## [ФРАГМЕНТ ИСТОЧНИКА]
Отсюда вытекает наша главная и, насколько я понимаю, единственная задача: нет, не запрещать поиск в принципе, не «закрывать» поголовно все предложения, а научиться быстро и надежно распознавать их суть, чтобы отделять рациональное от лишенного смысла, полезное от вредного, чтобы отделять, как говорят в таких случаях, зерна от плевел.
Тут же оговорюсь, что вышесказанное является всего лишь благим пожеланием, так как чрезвычайно трудно реализуется на практике, мы должны это отчетливо понимать. Я призываю, таким образом, не столько к достижению цели, сколько к движению на пути к ней, тем более что я сам отделять зерна от плевел не только не умею, но умел бы, ни за какие пряники не взялся, чтобы стопроцентно исключить возможность ошибки как в ту, так и в другую сторону. На данном этапе моего развития — или, возможно, развития моей болезни — я избрал критерием полезности того или иного способа лечения, как бы это лучше сформулировать, его полезность лично для меня, и вряд ли кто из читателей может посоветовать другой критерий. Пробуя все подряд и так же подряд нарываясь на неудачи, я тем не менее мог с уверенностью сказать только то, что данный способ лично мне не подходит, но избегал вывода о том, что он негоден вовсе. Больше того, убедившись в бесполезности способа для себя, я немедленно рекомендовал его товарищам по несчастью, с которыми успел завести знакомство, как, впрочем, и они мне что-то рекомендовали, исходя из старой врачебной истины: сколько больных, столько форм и течений болезни, — а вдруг кому-то поможет!

## [ПРЕДСТАВЛЕННЫЕ ДАННЫЕ]
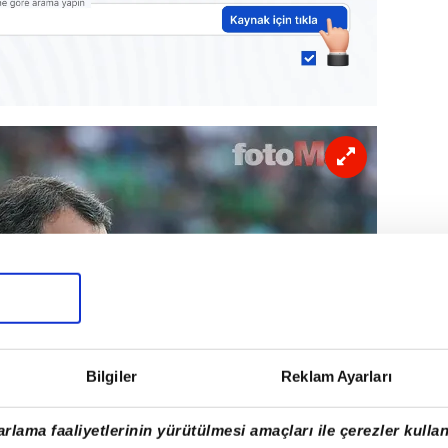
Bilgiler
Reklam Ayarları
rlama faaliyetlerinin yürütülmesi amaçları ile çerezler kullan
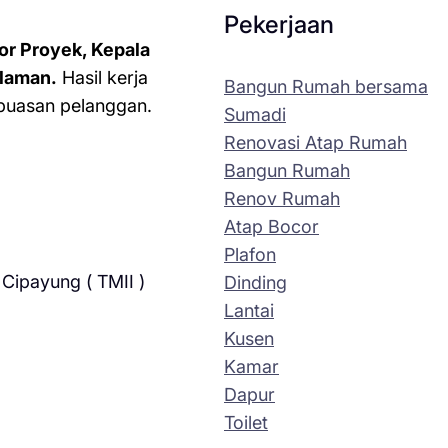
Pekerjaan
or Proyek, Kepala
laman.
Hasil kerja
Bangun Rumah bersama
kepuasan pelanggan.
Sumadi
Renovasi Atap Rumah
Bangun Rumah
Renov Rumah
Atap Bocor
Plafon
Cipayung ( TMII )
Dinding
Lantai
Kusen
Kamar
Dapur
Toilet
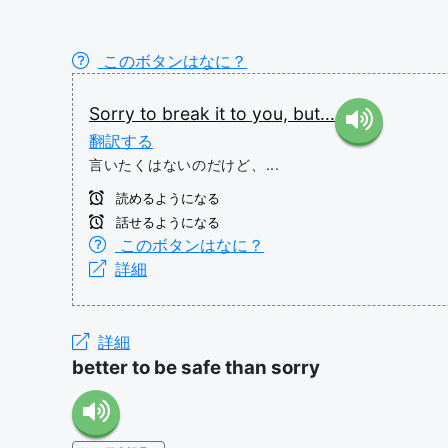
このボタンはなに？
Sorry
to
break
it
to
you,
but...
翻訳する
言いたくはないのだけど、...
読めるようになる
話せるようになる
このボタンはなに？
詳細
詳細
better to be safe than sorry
--
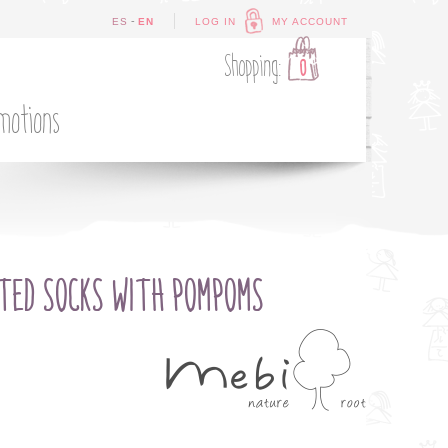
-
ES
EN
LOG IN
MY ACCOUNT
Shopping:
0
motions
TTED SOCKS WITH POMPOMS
---
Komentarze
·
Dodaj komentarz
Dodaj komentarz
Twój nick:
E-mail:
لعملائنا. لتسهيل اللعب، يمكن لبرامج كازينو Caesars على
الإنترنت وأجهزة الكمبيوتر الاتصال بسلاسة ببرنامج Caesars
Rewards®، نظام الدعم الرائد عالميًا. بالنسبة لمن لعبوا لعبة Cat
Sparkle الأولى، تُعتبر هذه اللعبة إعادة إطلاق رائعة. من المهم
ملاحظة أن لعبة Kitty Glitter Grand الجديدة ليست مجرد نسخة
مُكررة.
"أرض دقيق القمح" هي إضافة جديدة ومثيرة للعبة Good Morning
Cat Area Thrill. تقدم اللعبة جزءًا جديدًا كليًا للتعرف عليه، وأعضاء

## [ЗАДАНИЕ]
Дословно перепишите часть фрагмента о выборе способов лечения, начиная со слов «Отсюда вытекает наша» и заканчивая словами «зерна от плевел.».

## [ОТВЕТ К УПРАЖНЕНИЮ]
Отсюда вытекает наша главная и, насколько я понимаю, единственная задача: нет, не запрещать поиск в принципе, не «закрывать» поголовно все предложения, а научиться быстро и надежно распознавать их суть, чтобы отделять рациональное от лишенного смысла, полезное от вредного, чтобы отделять, как говорят в таких случаях, зерна от плевел.